══ SOURCE MATERIAL
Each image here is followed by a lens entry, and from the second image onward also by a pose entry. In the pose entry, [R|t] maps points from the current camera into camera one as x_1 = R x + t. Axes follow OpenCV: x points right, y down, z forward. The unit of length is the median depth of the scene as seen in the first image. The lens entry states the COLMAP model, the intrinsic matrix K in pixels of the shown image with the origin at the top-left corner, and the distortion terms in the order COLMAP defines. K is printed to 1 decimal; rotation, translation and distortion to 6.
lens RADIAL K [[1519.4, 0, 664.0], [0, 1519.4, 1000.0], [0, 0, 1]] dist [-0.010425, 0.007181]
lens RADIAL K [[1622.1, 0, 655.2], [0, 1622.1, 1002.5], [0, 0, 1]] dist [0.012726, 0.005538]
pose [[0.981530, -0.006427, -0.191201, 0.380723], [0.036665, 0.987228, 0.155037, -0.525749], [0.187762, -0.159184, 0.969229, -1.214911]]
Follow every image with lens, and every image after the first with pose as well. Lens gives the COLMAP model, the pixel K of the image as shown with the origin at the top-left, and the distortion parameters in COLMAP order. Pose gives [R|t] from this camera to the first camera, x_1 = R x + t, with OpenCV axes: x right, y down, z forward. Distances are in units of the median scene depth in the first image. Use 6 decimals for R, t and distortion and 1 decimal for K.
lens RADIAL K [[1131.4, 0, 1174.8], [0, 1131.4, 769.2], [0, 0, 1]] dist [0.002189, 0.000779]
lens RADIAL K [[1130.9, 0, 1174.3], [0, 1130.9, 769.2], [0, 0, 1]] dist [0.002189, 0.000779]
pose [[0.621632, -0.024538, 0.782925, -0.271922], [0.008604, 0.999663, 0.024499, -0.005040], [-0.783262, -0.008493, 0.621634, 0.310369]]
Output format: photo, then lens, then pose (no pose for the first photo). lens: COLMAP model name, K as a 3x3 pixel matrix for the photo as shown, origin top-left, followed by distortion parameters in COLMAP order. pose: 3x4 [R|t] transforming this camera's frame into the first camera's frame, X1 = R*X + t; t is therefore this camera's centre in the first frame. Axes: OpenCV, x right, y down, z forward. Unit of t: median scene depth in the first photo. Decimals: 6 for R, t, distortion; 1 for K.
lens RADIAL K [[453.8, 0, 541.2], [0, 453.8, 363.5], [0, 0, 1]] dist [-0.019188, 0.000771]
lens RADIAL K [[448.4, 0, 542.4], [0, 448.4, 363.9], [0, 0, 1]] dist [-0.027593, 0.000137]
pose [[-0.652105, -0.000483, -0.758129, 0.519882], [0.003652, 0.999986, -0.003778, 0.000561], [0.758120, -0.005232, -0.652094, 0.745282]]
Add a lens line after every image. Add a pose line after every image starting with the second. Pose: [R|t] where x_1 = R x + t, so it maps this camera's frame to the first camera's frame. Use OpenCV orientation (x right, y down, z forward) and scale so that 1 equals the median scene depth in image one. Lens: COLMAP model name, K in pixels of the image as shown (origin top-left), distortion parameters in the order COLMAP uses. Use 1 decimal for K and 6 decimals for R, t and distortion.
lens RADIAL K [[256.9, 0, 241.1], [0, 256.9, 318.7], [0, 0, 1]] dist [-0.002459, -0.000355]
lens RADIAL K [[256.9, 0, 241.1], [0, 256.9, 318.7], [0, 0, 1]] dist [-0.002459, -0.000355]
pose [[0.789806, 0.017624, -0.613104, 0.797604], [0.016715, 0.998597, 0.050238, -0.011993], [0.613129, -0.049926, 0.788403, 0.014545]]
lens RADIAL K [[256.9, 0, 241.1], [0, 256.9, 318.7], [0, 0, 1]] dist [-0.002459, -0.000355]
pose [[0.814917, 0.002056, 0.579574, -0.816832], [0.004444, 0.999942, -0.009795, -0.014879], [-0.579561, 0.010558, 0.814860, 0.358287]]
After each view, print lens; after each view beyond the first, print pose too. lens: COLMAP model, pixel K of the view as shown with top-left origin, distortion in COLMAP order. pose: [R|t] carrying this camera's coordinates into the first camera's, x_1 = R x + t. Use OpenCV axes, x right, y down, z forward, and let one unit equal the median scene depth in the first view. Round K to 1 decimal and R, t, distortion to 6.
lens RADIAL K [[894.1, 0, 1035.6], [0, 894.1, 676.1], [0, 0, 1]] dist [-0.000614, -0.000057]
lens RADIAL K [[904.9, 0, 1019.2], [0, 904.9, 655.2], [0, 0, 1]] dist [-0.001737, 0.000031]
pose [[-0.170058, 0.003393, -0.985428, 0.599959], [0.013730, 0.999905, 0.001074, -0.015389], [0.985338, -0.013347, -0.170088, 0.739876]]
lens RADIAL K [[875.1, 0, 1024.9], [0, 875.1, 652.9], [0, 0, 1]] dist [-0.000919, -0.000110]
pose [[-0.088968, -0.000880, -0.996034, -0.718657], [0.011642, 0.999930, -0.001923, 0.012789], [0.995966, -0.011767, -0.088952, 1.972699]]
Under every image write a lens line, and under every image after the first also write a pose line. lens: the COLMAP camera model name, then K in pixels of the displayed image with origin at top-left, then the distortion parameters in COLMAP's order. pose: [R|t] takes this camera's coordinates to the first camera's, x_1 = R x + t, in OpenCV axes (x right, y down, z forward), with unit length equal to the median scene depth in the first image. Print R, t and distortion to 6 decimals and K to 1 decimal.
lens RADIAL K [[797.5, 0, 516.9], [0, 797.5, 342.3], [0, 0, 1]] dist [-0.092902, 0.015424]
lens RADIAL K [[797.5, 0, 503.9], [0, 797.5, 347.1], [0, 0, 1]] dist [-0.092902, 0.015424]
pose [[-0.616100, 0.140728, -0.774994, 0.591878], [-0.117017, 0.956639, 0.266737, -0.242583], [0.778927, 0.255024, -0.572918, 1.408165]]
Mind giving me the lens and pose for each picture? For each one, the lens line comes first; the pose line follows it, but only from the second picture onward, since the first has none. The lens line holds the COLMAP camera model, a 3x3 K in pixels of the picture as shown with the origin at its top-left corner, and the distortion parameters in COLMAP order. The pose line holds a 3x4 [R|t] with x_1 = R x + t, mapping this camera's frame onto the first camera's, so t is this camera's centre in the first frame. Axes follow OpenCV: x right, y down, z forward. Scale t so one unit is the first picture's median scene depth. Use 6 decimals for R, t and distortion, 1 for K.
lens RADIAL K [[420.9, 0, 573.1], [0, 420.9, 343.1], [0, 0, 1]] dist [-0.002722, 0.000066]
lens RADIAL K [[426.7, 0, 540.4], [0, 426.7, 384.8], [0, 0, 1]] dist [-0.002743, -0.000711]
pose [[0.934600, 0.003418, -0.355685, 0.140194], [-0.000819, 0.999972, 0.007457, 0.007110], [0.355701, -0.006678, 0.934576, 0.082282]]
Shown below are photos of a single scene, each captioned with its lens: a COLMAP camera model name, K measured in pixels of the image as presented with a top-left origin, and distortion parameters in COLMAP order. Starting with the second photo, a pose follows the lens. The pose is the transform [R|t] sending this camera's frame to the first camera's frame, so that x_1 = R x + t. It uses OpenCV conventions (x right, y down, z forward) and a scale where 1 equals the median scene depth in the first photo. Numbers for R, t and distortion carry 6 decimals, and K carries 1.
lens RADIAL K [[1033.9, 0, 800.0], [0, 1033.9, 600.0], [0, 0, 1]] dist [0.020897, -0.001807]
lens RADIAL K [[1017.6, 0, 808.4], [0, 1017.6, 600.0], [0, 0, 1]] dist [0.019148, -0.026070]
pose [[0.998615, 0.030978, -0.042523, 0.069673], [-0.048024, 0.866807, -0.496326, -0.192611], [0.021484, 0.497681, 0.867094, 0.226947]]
════
Without omission, return all of the records exactly as given.

Each image here is followed by a lens entry, and from the second image onward also by a pose entry. In the pose entry, [R|t] maps points from the current camera into camera one as x_1 = R x + t. Axes follow OpenCV: x points right, y down, z forward. The unit of length is the median depth of the scene as seen in the first image. The lens entry states the COLMAP model, the intrinsic matrix K in pixels of the shown image with the origin at the top-left corner, and the distortion terms in the order COLMAP defines. K is printed to 1 decimal; rotation, translation and distortion to 6.
lens RADIAL K [[1519.4, 0, 664.0], [0, 1519.4, 1000.0], [0, 0, 1]] dist [-0.010425, 0.007181]
lens RADIAL K [[1622.1, 0, 655.2], [0, 1622.1, 1002.5], [0, 0, 1]] dist [0.012726, 0.005538]
pose [[0.981530, -0.006427, -0.191201, 0.380723], [0.036665, 0.987228, 0.155037, -0.525749], [0.187762, -0.159184, 0.969229, -1.214911]]
Follow every image with lens, and every image after the first with pose as well. Lens gives the COLMAP model, the pixel K of the image as shown with the origin at the top-left, and the distortion parameters in COLMAP order. Pose gives [R|t] from this camera to the first camera, x_1 = R x + t, with OpenCV axes: x right, y down, z forward. Distances are in units of the median scene depth in the first image. Use 6 decimals for R, t and distortion and 1 decimal for K.
lens RADIAL K [[1131.4, 0, 1174.8], [0, 1131.4, 769.2], [0, 0, 1]] dist [0.002189, 0.000779]
lens RADIAL K [[1130.9, 0, 1174.3], [0, 1130.9, 769.2], [0, 0, 1]] dist [0.002189, 0.000779]
pose [[0.621632, -0.024538, 0.782925, -0.271922], [0.008604, 0.999663, 0.024499, -0.005040], [-0.783262, -0.008493, 0.621634, 0.310369]]
Output format: photo, then lens, then pose (no pose for the first photo). lens: COLMAP model name, K as a 3x3 pixel matrix for the photo as shown, origin top-left, followed by distortion parameters in COLMAP order. pose: 3x4 [R|t] transforming this camera's frame into the first camera's frame, X1 = R*X + t; t is therefore this camera's centre in the first frame. Axes: OpenCV, x right, y down, z forward. Unit of t: median scene depth in the first photo. Decimals: 6 for R, t, distortion; 1 for K.
lens RADIAL K [[453.8, 0, 541.2], [0, 453.8, 363.5], [0, 0, 1]] dist [-0.019188, 0.000771]
lens RADIAL K [[448.4, 0, 542.4], [0, 448.4, 363.9], [0, 0, 1]] dist [-0.027593, 0.000137]
pose [[-0.652105, -0.000483, -0.758129, 0.519882], [0.003652, 0.999986, -0.003778, 0.000561], [0.758120, -0.005232, -0.652094, 0.745282]]
Add a lens line after every image. Add a pose line after every image starting with the second. Pose: [R|t] where x_1 = R x + t, so it maps this camera's frame to the first camera's frame. Use OpenCV orientation (x right, y down, z forward) and scale so that 1 equals the median scene depth in image one. Lens: COLMAP model name, K in pixels of the image as shown (origin top-left), distortion parameters in the order COLMAP uses. Use 1 decimal for K and 6 decimals for R, t and distortion.
lens RADIAL K [[256.9, 0, 241.1], [0, 256.9, 318.7], [0, 0, 1]] dist [-0.002459, -0.000355]
lens RADIAL K [[256.9, 0, 241.1], [0, 256.9, 318.7], [0, 0, 1]] dist [-0.002459, -0.000355]
pose [[0.789806, 0.017624, -0.613104, 0.797604], [0.016715, 0.998597, 0.050238, -0.011993], [0.613129, -0.049926, 0.788403, 0.014545]]
lens RADIAL K [[256.9, 0, 241.1], [0, 256.9, 318.7], [0, 0, 1]] dist [-0.002459, -0.000355]
pose [[0.814917, 0.002056, 0.579574, -0.816832], [0.004444, 0.999942, -0.009795, -0.014879], [-0.579561, 0.010558, 0.814860, 0.358287]]
After each view, print lens; after each view beyond the first, print pose too. lens: COLMAP model, pixel K of the view as shown with top-left origin, distortion in COLMAP order. pose: [R|t] carrying this camera's coordinates into the first camera's, x_1 = R x + t. Use OpenCV axes, x right, y down, z forward, and let one unit equal the median scene depth in the first view. Round K to 1 decimal and R, t, distortion to 6.
lens RADIAL K [[894.1, 0, 1035.6], [0, 894.1, 676.1], [0, 0, 1]] dist [-0.000614, -0.000057]
lens RADIAL K [[904.9, 0, 1019.2], [0, 904.9, 655.2], [0, 0, 1]] dist [-0.001737, 0.000031]
pose [[-0.170058, 0.003393, -0.985428, 0.599959], [0.013730, 0.999905, 0.001074, -0.015389], [0.985338, -0.013347, -0.170088, 0.739876]]
lens RADIAL K [[875.1, 0, 1024.9], [0, 875.1, 652.9], [0, 0, 1]] dist [-0.000919, -0.000110]
pose [[-0.088968, -0.000880, -0.996034, -0.718657], [0.011642, 0.999930, -0.001923, 0.012789], [0.995966, -0.011767, -0.088952, 1.972699]]
Under every image write a lens line, and under every image after the first also write a pose line. lens: the COLMAP camera model name, then K in pixels of the displayed image with origin at top-left, then the distortion parameters in COLMAP's order. pose: [R|t] takes this camera's coordinates to the first camera's, x_1 = R x + t, in OpenCV axes (x right, y down, z forward), with unit length equal to the median scene depth in the first image. Print R, t and distortion to 6 decimals and K to 1 decimal.
lens RADIAL K [[797.5, 0, 516.9], [0, 797.5, 342.3], [0, 0, 1]] dist [-0.092902, 0.015424]
lens RADIAL K [[797.5, 0, 503.9], [0, 797.5, 347.1], [0, 0, 1]] dist [-0.092902, 0.015424]
pose [[-0.616100, 0.140728, -0.774994, 0.591878], [-0.117017, 0.956639, 0.266737, -0.242583], [0.778927, 0.255024, -0.572918, 1.408165]]
Mind giving me the lens and pose for each picture? For each one, the lens line comes first; the pose line follows it, but only from the second picture onward, since the first has none. The lens line holds the COLMAP camera model, a 3x3 K in pixels of the picture as shown with the origin at its top-left corner, and the distortion parameters in COLMAP order. The pose line holds a 3x4 [R|t] with x_1 = R x + t, mapping this camera's frame onto the first camera's, so t is this camera's centre in the first frame. Axes follow OpenCV: x right, y down, z forward. Scale t so one unit is the first picture's median scene depth. Use 6 decimals for R, t and distortion, 1 for K.
lens RADIAL K [[420.9, 0, 573.1], [0, 420.9, 343.1], [0, 0, 1]] dist [-0.002722, 0.000066]
lens RADIAL K [[426.7, 0, 540.4], [0, 426.7, 384.8], [0, 0, 1]] dist [-0.002743, -0.000711]
pose [[0.934600, 0.003418, -0.355685, 0.140194], [-0.000819, 0.999972, 0.007457, 0.007110], [0.355701, -0.006678, 0.934576, 0.082282]]
Shown below are photos of a single scene, each captioned with its lens: a COLMAP camera model name, K measured in pixels of the image as presented with a top-left origin, and distortion parameters in COLMAP order. Starting with the second photo, a pose follows the lens. The pose is the transform [R|t] sending this camera's frame to the first camera's frame, so that x_1 = R x + t. It uses OpenCV conventions (x right, y down, z forward) and a scale where 1 equals the median scene depth in the first photo. Numbers for R, t and distortion carry 6 decimals, and K carries 1.
lens RADIAL K [[1033.9, 0, 800.0], [0, 1033.9, 600.0], [0, 0, 1]] dist [0.020897, -0.001807]
lens RADIAL K [[1017.6, 0, 808.4], [0, 1017.6, 600.0], [0, 0, 1]] dist [0.019148, -0.026070]
pose [[0.998615, 0.030978, -0.042523, 0.069673], [-0.048024, 0.866807, -0.496326, -0.192611], [0.021484, 0.497681, 0.867094, 0.226947]]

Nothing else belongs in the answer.